Döbelner Allgemeine vom 15. Mai 2008
Napoleon und die Furage
Woanders ist Napoleon Bonaparte als großer Feldherr oder wenigstens als Bewohner in Erinnerung geblieben. Da gibt es Gedenksteine über Gefechte seiner Armee oder Tafeln an Häusern, in denen er sein müdes Haupt für eine Nacht niederlegte. In Döbeln ist der Kaiser nur in Verbindung mit Essen in Erscheinung getreten. Oben auf der Höhe bei Greußnig soll er einst seine Frühstücksbrötchen geschmiert haben. Und weil er das Behältnis mit der Butter an Ort und Stelle zurückließ, nennt man den Platz heute noch Butterbüchse. Soweit die Legende, die wir gerne glauben wollen, weil Napoleon sonst spurlos an uns vorübergegangen wäre.

### ERFASSTE DATEN
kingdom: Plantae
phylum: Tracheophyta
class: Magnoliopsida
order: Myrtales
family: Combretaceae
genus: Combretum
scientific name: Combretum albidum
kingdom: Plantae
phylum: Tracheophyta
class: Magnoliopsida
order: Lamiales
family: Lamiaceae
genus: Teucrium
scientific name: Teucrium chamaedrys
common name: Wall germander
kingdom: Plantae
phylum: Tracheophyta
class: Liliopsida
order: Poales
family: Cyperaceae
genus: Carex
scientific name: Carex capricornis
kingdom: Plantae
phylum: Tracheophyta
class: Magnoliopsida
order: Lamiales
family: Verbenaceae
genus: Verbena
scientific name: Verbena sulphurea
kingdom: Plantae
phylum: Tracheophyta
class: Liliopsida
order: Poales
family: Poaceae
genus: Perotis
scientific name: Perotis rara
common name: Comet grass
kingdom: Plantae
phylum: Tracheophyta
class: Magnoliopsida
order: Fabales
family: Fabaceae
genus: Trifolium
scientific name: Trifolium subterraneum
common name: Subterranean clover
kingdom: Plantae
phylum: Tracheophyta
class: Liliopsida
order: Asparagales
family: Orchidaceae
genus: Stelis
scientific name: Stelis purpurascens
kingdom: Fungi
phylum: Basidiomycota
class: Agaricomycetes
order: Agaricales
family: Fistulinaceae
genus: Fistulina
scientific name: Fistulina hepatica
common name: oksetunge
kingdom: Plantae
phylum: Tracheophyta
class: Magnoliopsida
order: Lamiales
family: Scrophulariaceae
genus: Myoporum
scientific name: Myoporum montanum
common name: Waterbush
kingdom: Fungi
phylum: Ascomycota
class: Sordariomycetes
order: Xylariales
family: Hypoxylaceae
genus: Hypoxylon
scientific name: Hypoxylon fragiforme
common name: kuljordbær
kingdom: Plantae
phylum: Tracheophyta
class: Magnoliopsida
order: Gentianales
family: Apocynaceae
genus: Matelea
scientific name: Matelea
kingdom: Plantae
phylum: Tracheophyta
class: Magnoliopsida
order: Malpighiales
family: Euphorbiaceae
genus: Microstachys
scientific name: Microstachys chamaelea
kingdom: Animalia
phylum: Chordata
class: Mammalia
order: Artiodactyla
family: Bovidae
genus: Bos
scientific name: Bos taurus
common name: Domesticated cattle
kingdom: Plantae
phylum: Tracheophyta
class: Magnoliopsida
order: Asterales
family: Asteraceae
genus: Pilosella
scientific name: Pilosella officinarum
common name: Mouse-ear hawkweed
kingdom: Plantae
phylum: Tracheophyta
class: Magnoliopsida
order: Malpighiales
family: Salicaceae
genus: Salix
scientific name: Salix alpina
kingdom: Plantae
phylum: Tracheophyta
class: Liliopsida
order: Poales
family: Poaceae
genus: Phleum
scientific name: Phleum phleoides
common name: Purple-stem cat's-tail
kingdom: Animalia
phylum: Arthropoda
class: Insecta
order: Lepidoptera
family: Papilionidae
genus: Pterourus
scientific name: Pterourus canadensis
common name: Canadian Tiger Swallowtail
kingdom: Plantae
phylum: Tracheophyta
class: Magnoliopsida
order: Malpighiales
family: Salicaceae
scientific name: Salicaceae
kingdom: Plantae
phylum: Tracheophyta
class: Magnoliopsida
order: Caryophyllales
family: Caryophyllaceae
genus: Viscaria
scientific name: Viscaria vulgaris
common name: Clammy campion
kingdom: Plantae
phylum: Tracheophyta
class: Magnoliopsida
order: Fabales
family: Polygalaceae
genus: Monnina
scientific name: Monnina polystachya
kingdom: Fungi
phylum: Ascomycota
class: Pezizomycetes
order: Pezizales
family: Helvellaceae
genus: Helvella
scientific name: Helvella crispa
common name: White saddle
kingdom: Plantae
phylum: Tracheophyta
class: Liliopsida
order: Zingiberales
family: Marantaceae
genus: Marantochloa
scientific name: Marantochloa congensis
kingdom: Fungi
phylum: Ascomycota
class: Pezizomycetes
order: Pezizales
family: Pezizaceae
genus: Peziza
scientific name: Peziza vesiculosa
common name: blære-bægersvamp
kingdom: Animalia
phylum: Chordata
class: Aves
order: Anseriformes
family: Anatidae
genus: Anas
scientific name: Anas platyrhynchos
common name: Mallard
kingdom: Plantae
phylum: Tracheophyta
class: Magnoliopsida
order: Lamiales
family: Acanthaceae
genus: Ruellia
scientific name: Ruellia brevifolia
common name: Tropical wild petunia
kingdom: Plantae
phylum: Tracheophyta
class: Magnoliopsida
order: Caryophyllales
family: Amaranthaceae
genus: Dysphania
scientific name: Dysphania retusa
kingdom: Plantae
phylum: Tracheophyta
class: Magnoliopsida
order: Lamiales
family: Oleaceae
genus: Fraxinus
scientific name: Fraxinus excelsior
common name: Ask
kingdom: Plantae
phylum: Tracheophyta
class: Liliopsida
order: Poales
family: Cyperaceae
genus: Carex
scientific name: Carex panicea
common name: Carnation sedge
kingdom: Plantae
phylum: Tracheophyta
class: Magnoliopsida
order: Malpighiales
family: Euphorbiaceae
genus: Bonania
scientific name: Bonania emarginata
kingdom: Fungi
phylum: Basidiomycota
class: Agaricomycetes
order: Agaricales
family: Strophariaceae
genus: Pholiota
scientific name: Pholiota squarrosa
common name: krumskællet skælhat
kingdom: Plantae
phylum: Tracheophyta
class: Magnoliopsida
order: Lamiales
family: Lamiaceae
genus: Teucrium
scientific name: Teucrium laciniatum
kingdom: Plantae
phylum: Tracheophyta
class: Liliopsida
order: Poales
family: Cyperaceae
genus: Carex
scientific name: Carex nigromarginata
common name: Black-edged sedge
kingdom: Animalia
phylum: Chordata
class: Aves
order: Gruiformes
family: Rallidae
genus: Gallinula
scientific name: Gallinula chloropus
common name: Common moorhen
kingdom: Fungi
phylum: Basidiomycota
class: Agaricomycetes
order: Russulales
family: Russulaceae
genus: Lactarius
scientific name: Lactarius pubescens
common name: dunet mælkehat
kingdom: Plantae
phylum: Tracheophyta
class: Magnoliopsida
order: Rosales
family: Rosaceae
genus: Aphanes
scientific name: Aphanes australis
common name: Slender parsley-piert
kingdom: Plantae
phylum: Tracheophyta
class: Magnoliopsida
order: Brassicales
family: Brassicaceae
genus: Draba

### AUFGABE
Übertragen Sie den Satz „In Döbeln ist der Kaiser nur in Verbindung mit Essen in Erscheinung getreten.“ aus dem Ausgangstext ins Englische. Die Zeilen sind für die Bearbeitung nicht erforderlich.

### LÖSUNG
In Döbeln, the emperor made an appearance only in connection with food.